Na edição do dia 09 de novembro de 2009 foi publicada na página 10, a seguinte nota:

O governo espanhol concedeu na última sexta-feira a “Ordem das Artes e das Letras de Espanha” ao aqruiteto [o erro de digitação foi do jornal] brasileiro, que tem 101 anos.

A nota poderia ser mais completa explicando, por exemplo, porque o arquiteto brasileiro foi condecorado na Espanha, que obras fez por lá, etc. Poderia ainda ter mencionado quem recebe esse tipo de Ordem do governo espanhol. E, apesar do Oscar Niemeyer ser um dos maiores nomes da arquitetura brasileira, foi quem projetou Brasília, isso poderia ter sido mencionado.

Com mais um parágrafo a nota ficaria bem mais completa e esclarecedora. Mas a pressa, a velocidade da nova era não permitem. Talvez para quem redige, a nota a cima deva estar completa. Mas para quem lê, dificilmente estará.

Infelizmente notas vagas e superficiais como as apresentadas aqui têm sido bastante comuns na atualidade.
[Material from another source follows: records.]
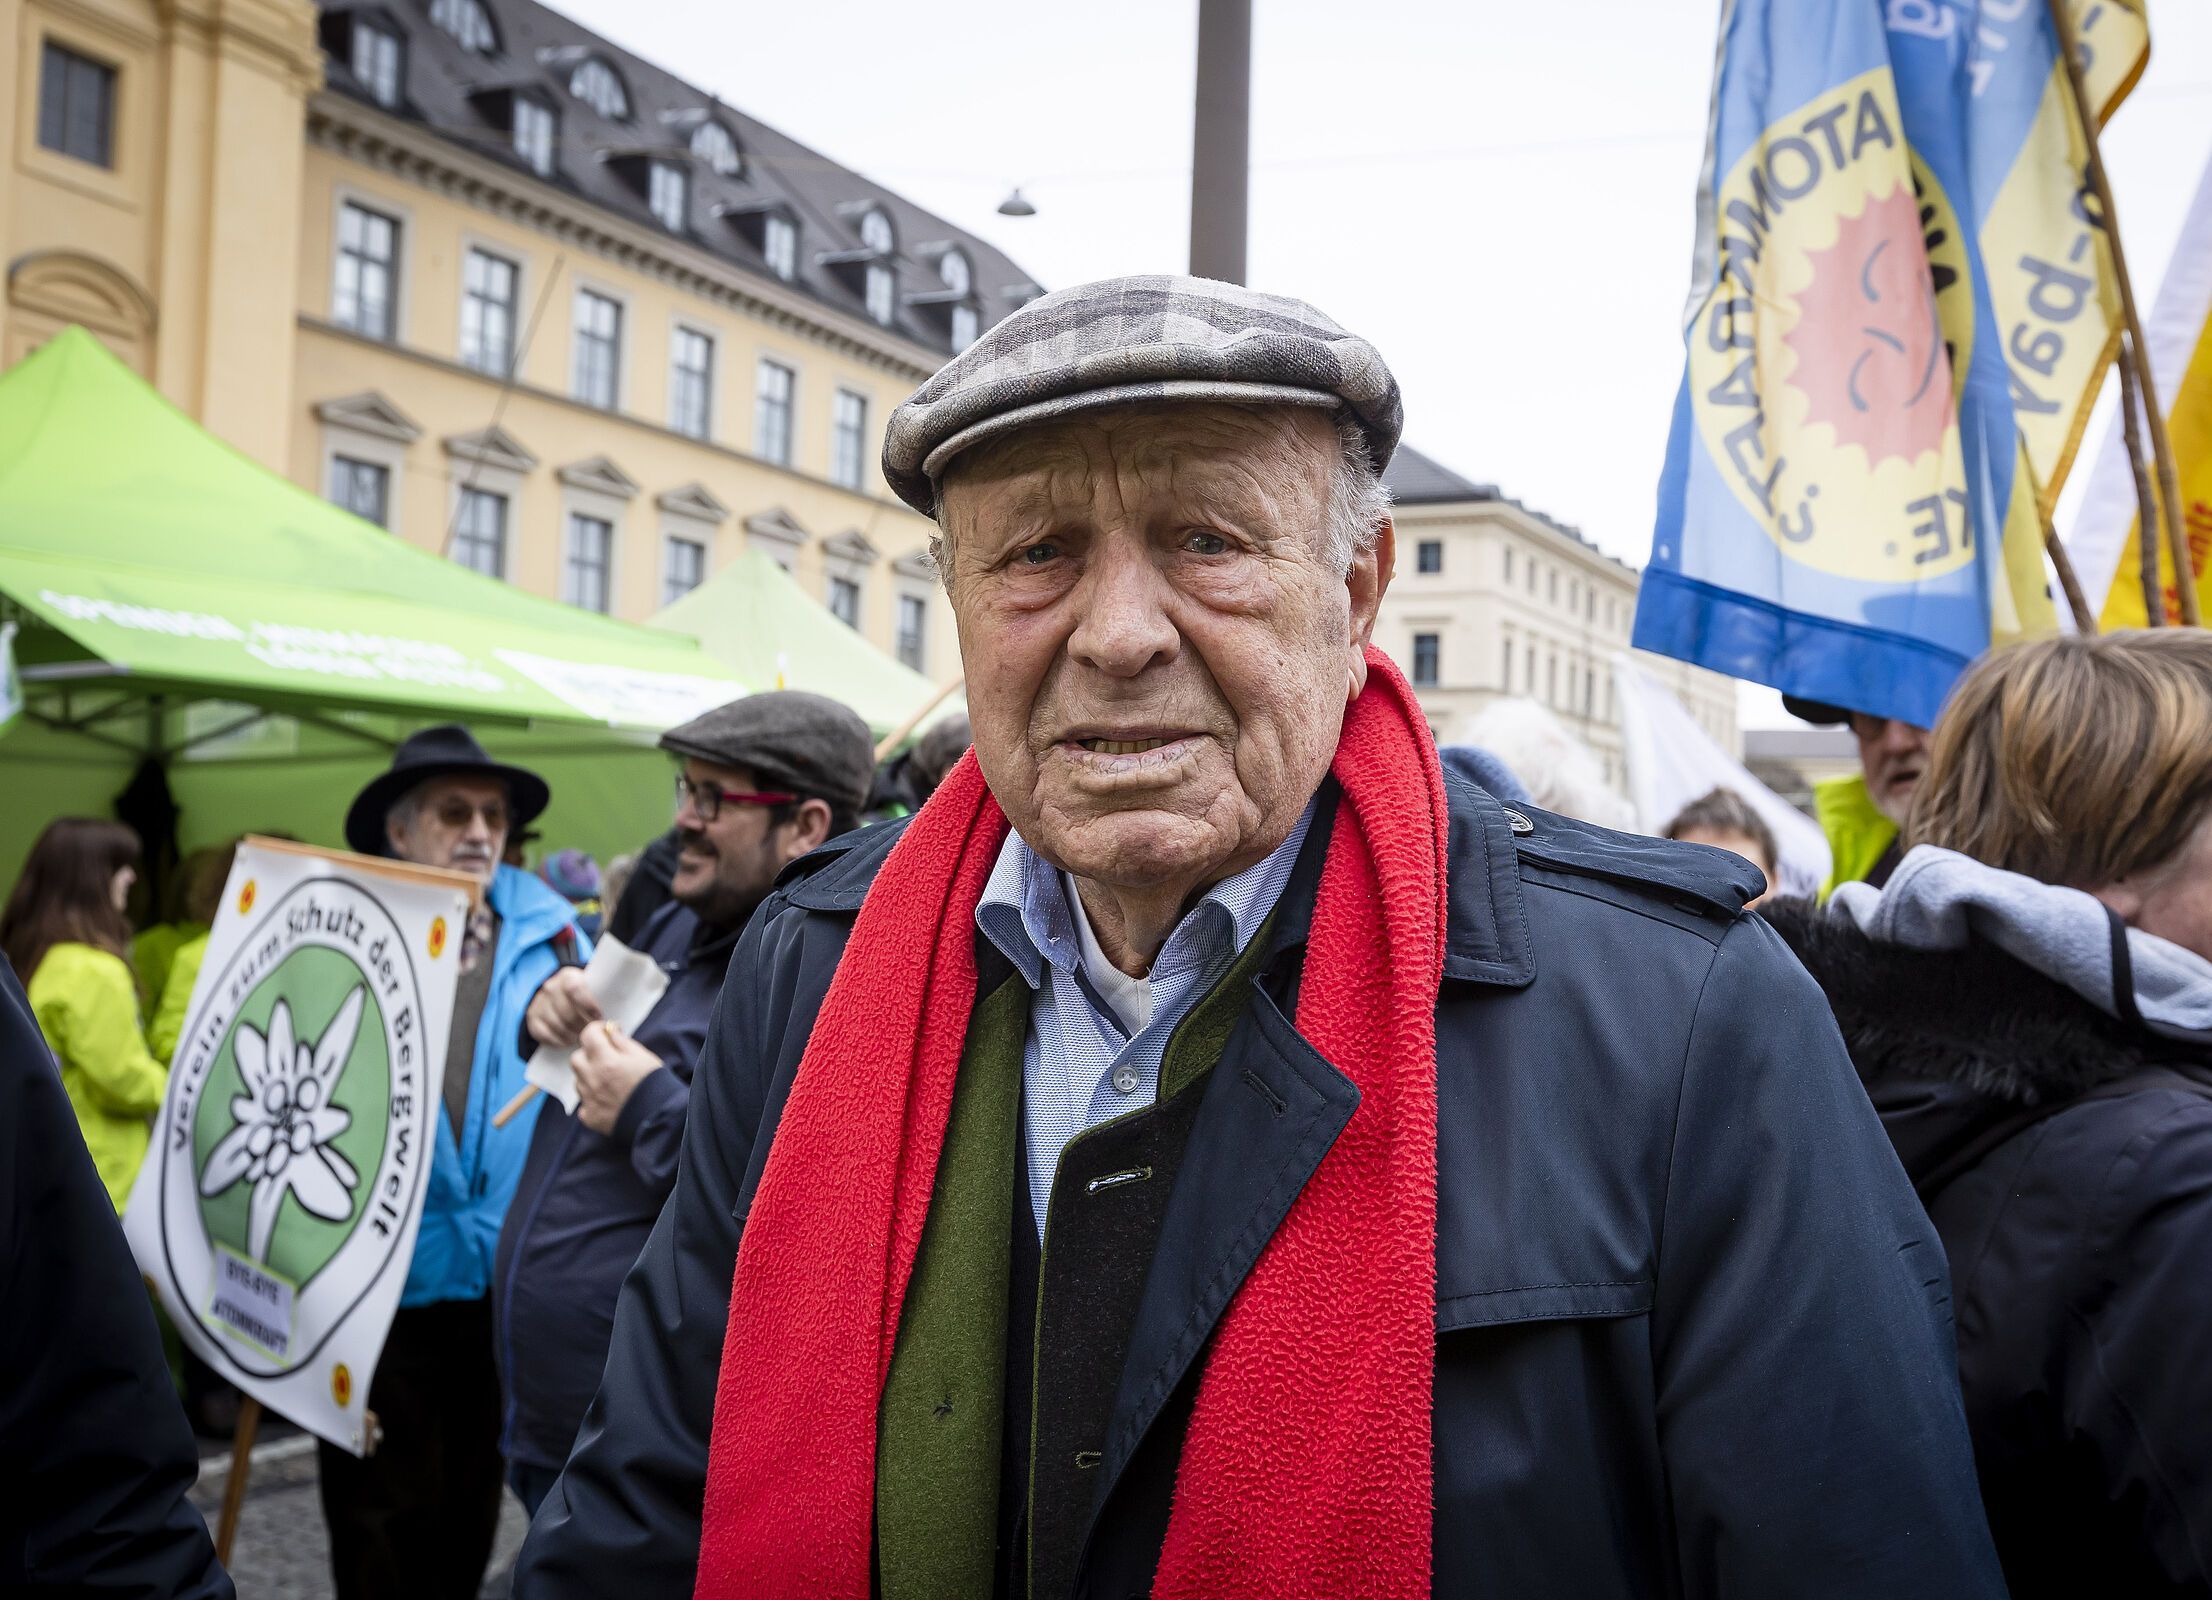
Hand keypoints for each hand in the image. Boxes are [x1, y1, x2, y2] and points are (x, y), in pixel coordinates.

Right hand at [527, 967, 601, 1050]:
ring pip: (558, 1026)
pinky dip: (559, 1041)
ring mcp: (540, 1003)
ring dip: (573, 1036)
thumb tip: (619, 1014)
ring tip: (583, 1038)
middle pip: (568, 1013)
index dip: (588, 1005)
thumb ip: (604, 995)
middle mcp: (551, 987)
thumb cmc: (586, 993)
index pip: (575, 989)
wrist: (560, 993)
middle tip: (594, 1034)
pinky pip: (545, 1035)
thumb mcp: (594, 987)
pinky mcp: (532, 1018)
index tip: (600, 1018)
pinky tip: (569, 1041)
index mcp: (569, 976)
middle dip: (583, 1026)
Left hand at [571, 1020, 661, 1136]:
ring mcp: (589, 1099)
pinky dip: (591, 1099)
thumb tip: (610, 1031)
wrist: (658, 1118)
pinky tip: (607, 1100)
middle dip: (588, 1054)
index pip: (588, 1035)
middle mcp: (592, 1079)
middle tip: (605, 1057)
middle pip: (576, 1058)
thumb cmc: (653, 1085)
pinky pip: (583, 1103)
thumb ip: (622, 1041)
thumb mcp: (643, 1056)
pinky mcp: (589, 1117)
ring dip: (588, 1076)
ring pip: (578, 1080)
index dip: (597, 1029)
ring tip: (608, 1080)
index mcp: (606, 1061)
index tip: (605, 1032)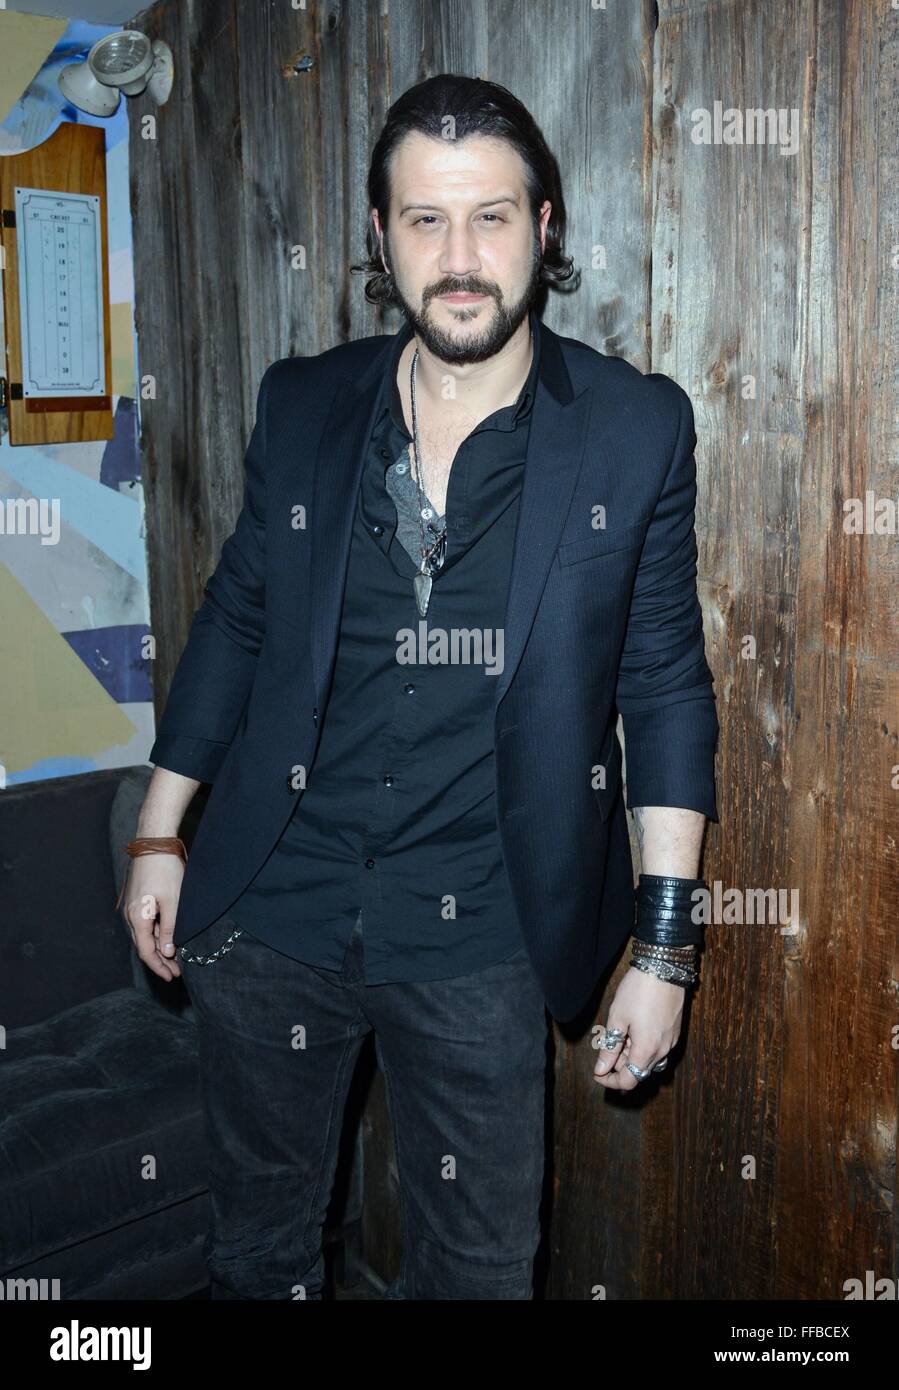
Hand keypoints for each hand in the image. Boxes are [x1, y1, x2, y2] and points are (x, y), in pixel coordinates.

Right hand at [120, 853, 185, 981]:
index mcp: (138, 918)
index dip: (159, 967)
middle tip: (176, 972)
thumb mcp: (173, 901)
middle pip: (144, 946)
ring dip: (158, 948)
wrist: (153, 843)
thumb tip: (167, 951)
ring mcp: (132, 907)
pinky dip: (156, 935)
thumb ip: (170, 928)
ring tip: (174, 959)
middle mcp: (130, 915)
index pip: (147, 952)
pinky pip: (145, 924)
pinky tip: (167, 937)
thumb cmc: (165, 870)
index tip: (173, 977)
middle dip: (160, 961)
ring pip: (144, 936)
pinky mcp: (137, 900)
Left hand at [593, 966, 683, 1089]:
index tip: (597, 1073)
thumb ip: (609, 1047)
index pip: (629, 1081)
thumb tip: (601, 1069)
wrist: (664, 967)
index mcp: (647, 1050)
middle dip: (620, 1067)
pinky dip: (644, 1048)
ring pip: (649, 1061)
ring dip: (632, 1057)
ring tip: (620, 1036)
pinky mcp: (674, 1032)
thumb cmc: (638, 991)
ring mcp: (671, 1041)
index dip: (610, 1081)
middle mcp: (662, 1051)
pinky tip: (634, 1030)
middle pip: (640, 1072)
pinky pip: (658, 1049)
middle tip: (606, 1049)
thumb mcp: (617, 1018)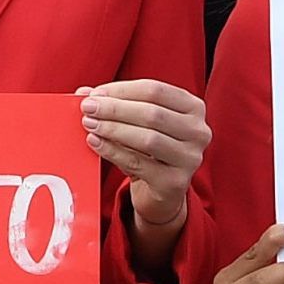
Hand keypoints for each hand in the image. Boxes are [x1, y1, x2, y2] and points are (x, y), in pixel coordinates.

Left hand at [79, 78, 209, 231]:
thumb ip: (115, 105)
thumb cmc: (149, 151)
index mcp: (193, 108)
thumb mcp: (137, 124)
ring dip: (113, 129)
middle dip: (115, 109)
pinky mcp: (175, 182)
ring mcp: (189, 158)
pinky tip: (95, 143)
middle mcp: (198, 132)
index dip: (121, 90)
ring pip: (147, 139)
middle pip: (152, 113)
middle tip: (88, 108)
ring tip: (90, 125)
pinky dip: (113, 151)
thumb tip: (84, 92)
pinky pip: (138, 163)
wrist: (161, 193)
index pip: (155, 90)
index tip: (95, 94)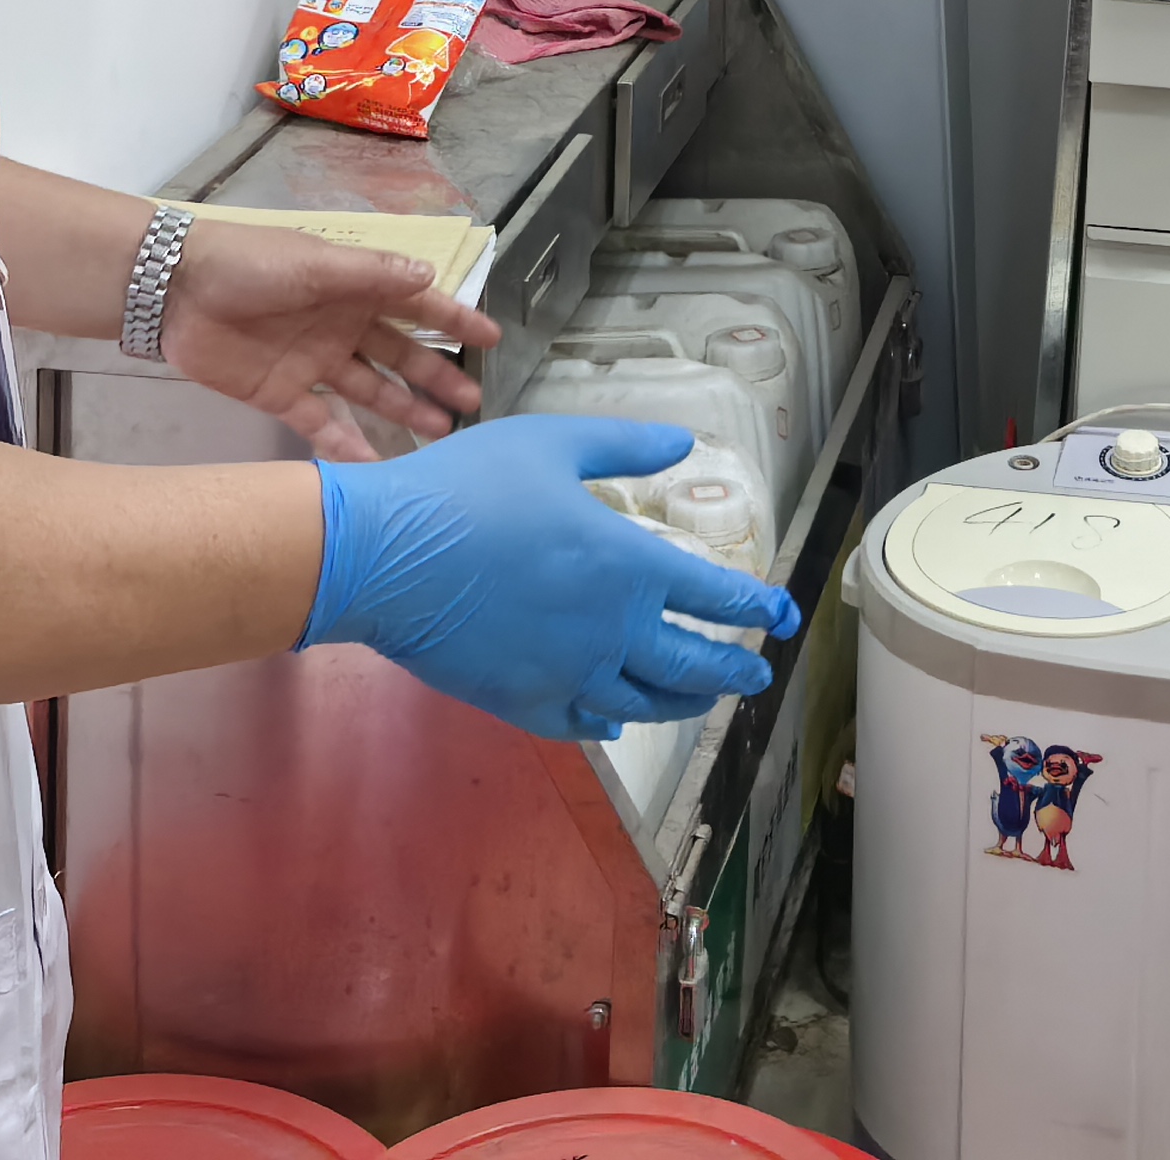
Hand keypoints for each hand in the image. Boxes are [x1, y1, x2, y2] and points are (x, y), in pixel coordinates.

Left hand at [164, 226, 497, 458]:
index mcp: (353, 289)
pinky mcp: (281, 394)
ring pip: (369, 391)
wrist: (175, 291)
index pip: (415, 306)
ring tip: (439, 436)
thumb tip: (430, 278)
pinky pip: (323, 424)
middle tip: (472, 406)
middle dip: (436, 378)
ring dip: (402, 411)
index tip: (492, 338)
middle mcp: (341, 327)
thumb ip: (372, 276)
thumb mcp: (316, 264)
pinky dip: (348, 445)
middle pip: (399, 355)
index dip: (455, 320)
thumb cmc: (250, 264)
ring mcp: (313, 363)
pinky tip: (375, 466)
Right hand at [305, 413, 798, 742]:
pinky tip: (616, 719)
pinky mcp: (522, 702)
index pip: (715, 596)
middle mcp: (611, 632)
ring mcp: (568, 676)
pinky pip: (583, 725)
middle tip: (756, 672)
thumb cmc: (468, 489)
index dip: (758, 607)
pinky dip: (610, 723)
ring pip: (645, 703)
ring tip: (701, 698)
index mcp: (627, 566)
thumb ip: (625, 447)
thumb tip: (682, 443)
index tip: (784, 615)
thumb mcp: (553, 444)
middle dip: (734, 668)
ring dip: (683, 701)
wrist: (386, 555)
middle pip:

É o jornalismo em mutação, transgênico que vem abandonando a sua premissa iluminista que o originou, que dizia que o jornalismo tem a função de não só informar, mas de formar, ou seja, tem de fornecer elementos que contribuam para a formação do senso crítico dos cidadãos.

Só assim, exercendo sua função social enquanto bem público é que o jornalismo irá contribuir para uma sociedade mais justa, composta por indivíduos com senso crítico e cientes dos seus direitos e deveres.